Numerous questions remain on the necessity for children and teenagers to get vaccinated.

Background: Minnesota Capitol building (Matthew Deery/Flickr). Left: Gov. Tim Walz/Minnesota Governor's Office.

Minnesota Gov. Tim Walz has announced his intention to incentivize young children and teenagers to take the COVID vaccine.

The news was first reported by Minnesota Public Radio, which said the governor made the announcement at a COVID testing site in Duluth Thursday morning.

According to the Associated Press, 12- to 17-year-olds who get vaccinated will be offered “services, products, and unique experiences” from Minnesota health officials.
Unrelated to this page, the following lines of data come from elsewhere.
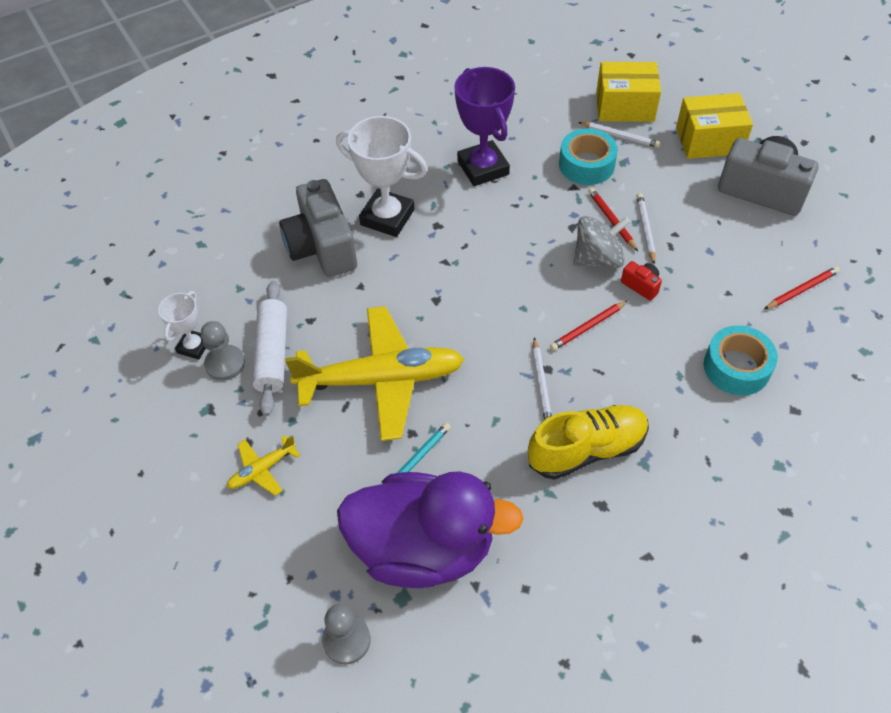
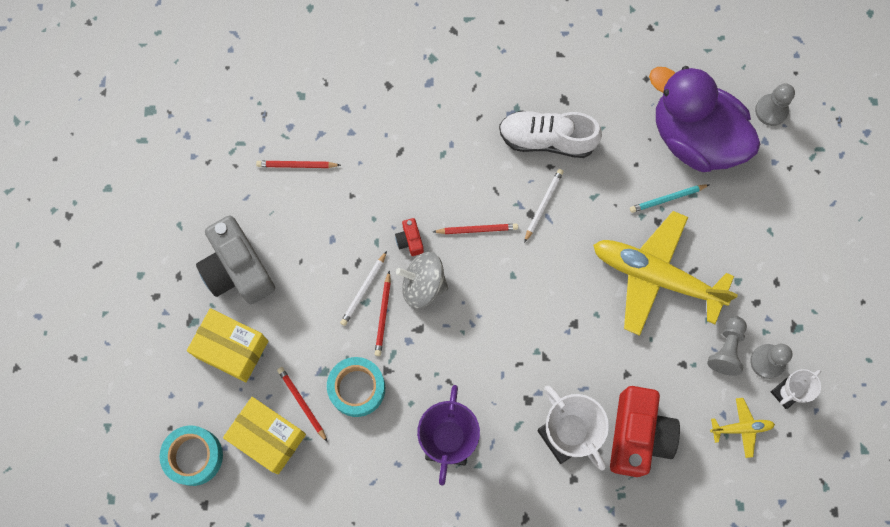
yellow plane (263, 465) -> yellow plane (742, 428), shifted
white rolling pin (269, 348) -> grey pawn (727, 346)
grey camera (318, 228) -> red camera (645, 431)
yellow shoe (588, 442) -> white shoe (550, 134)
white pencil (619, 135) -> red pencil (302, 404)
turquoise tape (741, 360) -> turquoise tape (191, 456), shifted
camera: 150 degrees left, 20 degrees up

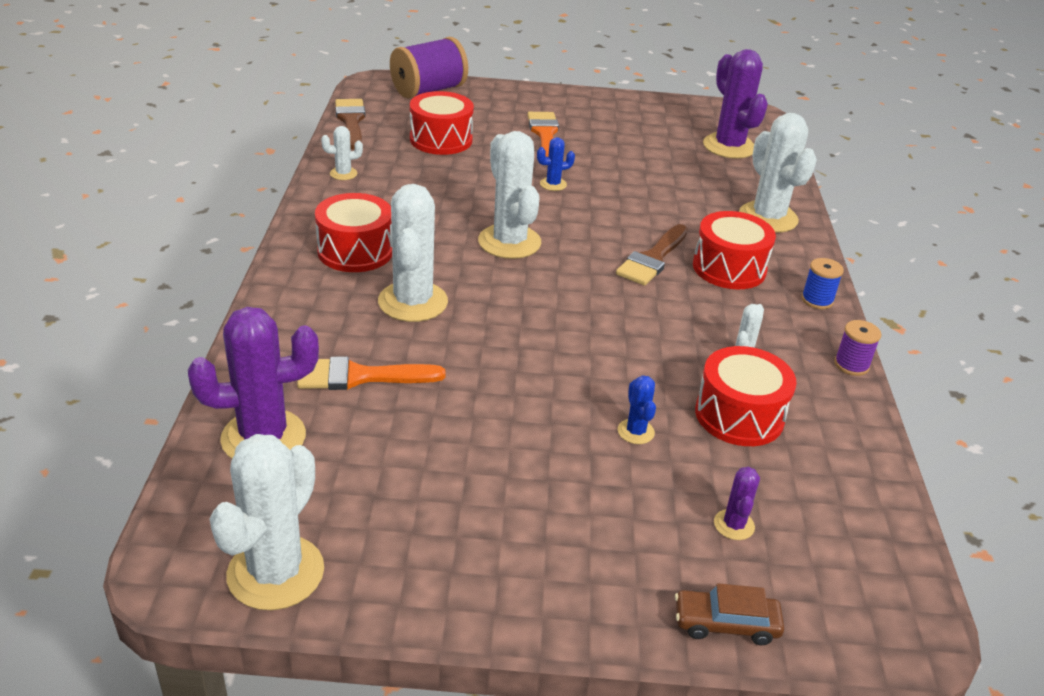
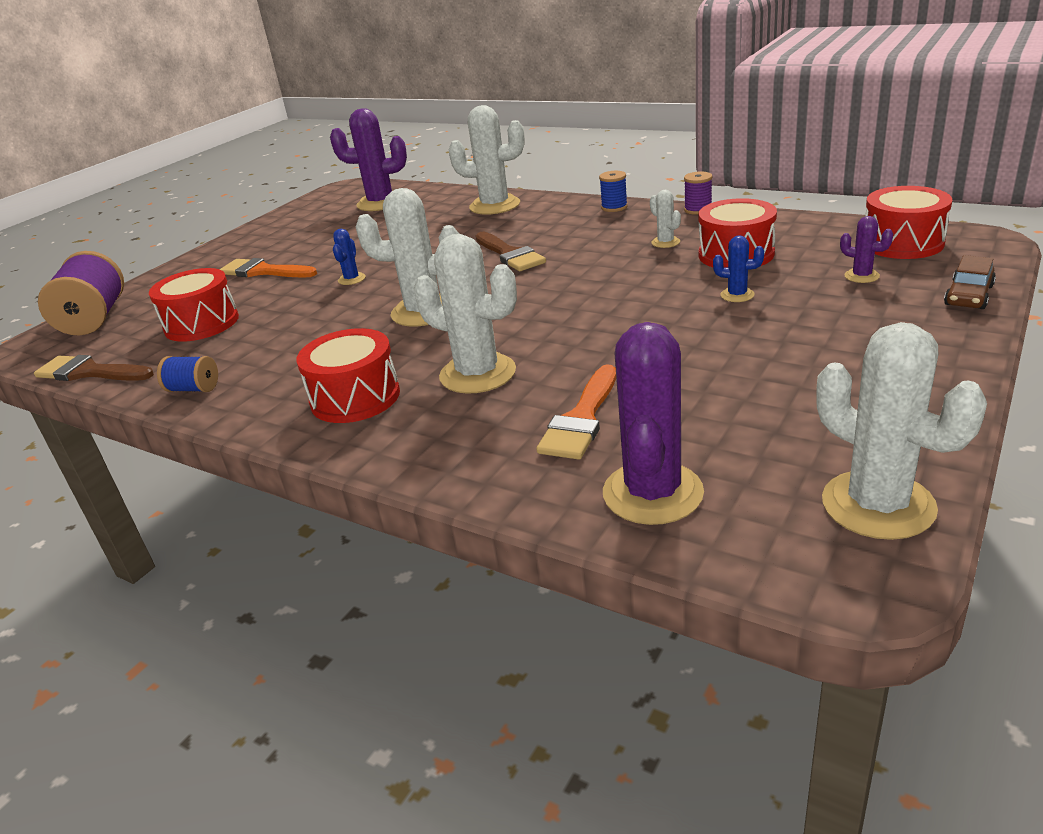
white cactus (342, 153) -> blue spool (187, 374)
red drum (734, 250) -> red drum (908, 222), shifted
camera: 55 degrees left, 5 degrees down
Gov. Walz added that these incentives will extend to 5- to 11-year-olds once the FDA approves a vaccine for them, a move expected by the end of October.

The governor also didn’t pass up an opportunity in his remarks to encourage more adult Minnesotans to get vaccinated.
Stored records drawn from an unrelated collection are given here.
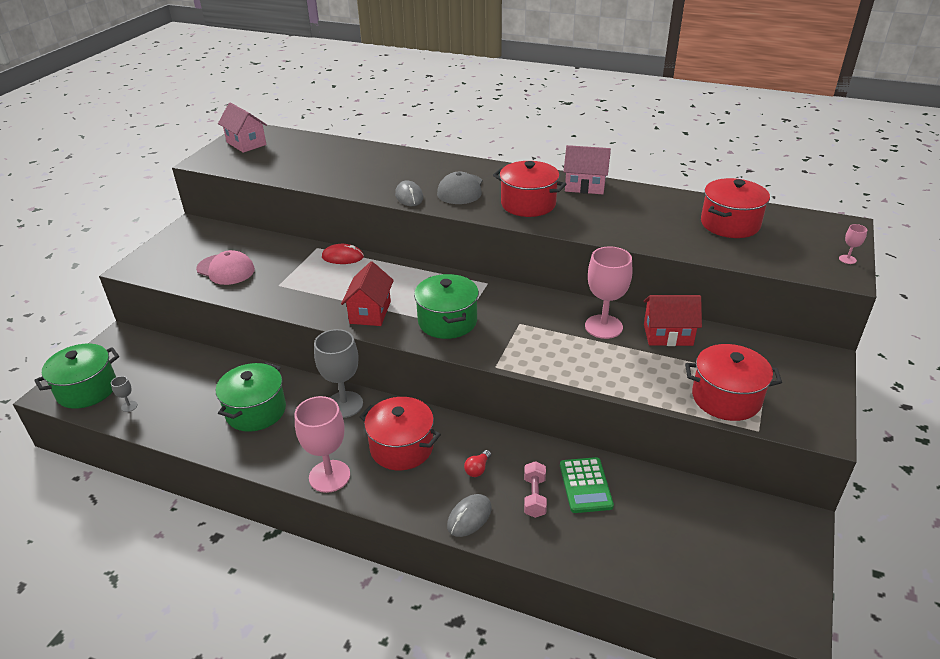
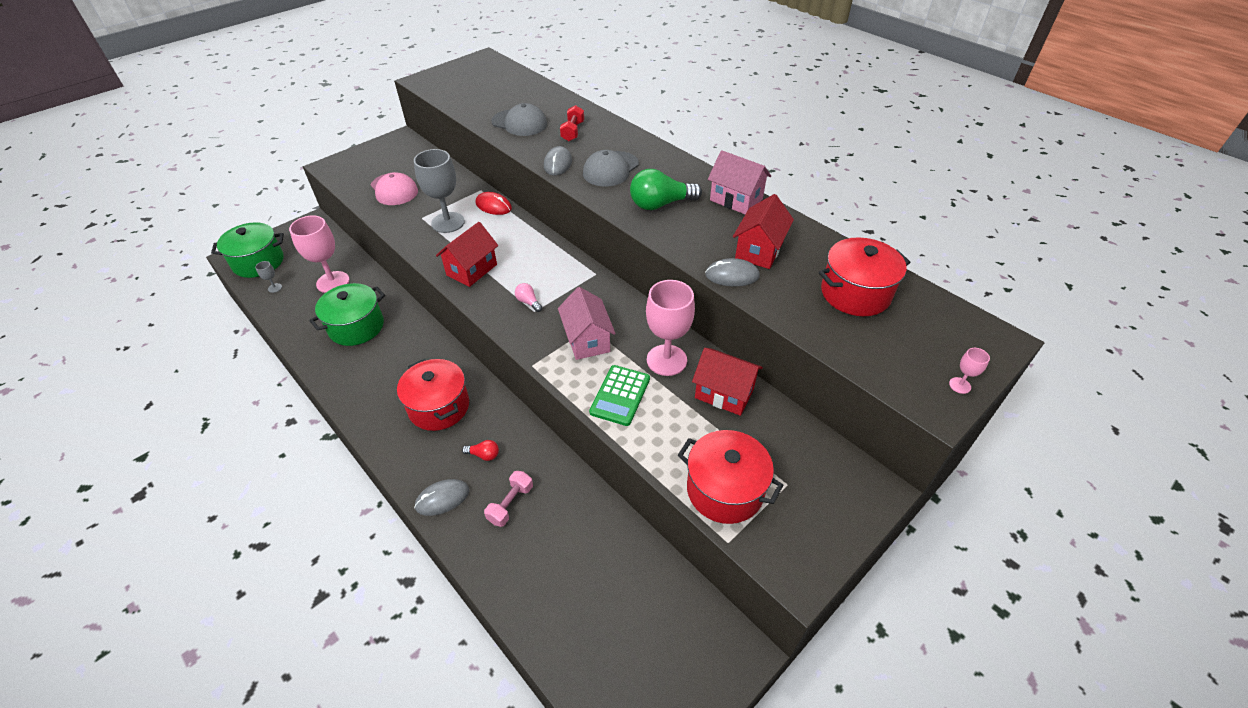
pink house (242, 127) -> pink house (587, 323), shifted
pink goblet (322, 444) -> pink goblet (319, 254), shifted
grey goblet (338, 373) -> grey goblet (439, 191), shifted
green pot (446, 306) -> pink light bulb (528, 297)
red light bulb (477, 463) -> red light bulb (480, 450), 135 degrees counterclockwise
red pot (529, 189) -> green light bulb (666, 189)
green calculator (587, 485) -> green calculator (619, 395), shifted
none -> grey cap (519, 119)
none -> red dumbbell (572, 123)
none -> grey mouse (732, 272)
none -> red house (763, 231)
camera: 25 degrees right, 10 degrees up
“These are the most tested and used vaccines that we have seen,” he said. “They were decades in the development of this. And to not do so not only puts you, your family [at risk], but it puts your community at risk.”

Although COVID vaccines were rolled out en masse just one year into the pandemic, Walz was referring to the fact that scientists have been developing coronavirus vaccines in the lab for many years.

“This vaccine strategy was explored in the original SARS (severe acute respiratory syndrome) and MERS (Middle-East respiratory syndrome) virus outbreaks,” Dr. Clay Dunagan of BJC HealthCare has said. “So, it’s not unprecedented for use in people.”

An article in Nature also says scientists were able to develop the vaccines quickly “because of years of previous research on related viruses and faster ways to manufacture vaccines, enormous funding that allowed firms to run multiple trials in parallel, and regulators moving more quickly than normal.”

Nevertheless, numerous questions remain on the necessity for children and teenagers to get vaccinated. The World Health Organization (WHO) does not yet recommend the COVID vaccine for any 5- to 11-year-old child. It also does not recommend the vaccine for 12- to 17-year-olds who aren’t high risk, citing a current lack of evidence on its benefits.

According to KFF, 54% of all parents oppose a COVID vaccine mandate in schools, even if and when the FDA approves the vaccine for 5- to 11-year-olds. And of those parents with unvaccinated children, 83% oppose the idea of a mandatory vaccine.

 

Evan Stambaugh

Evan Stambaugh is a freelance writer who had previously been a sports blogger. He has a BA in theology and an MA in philosophy.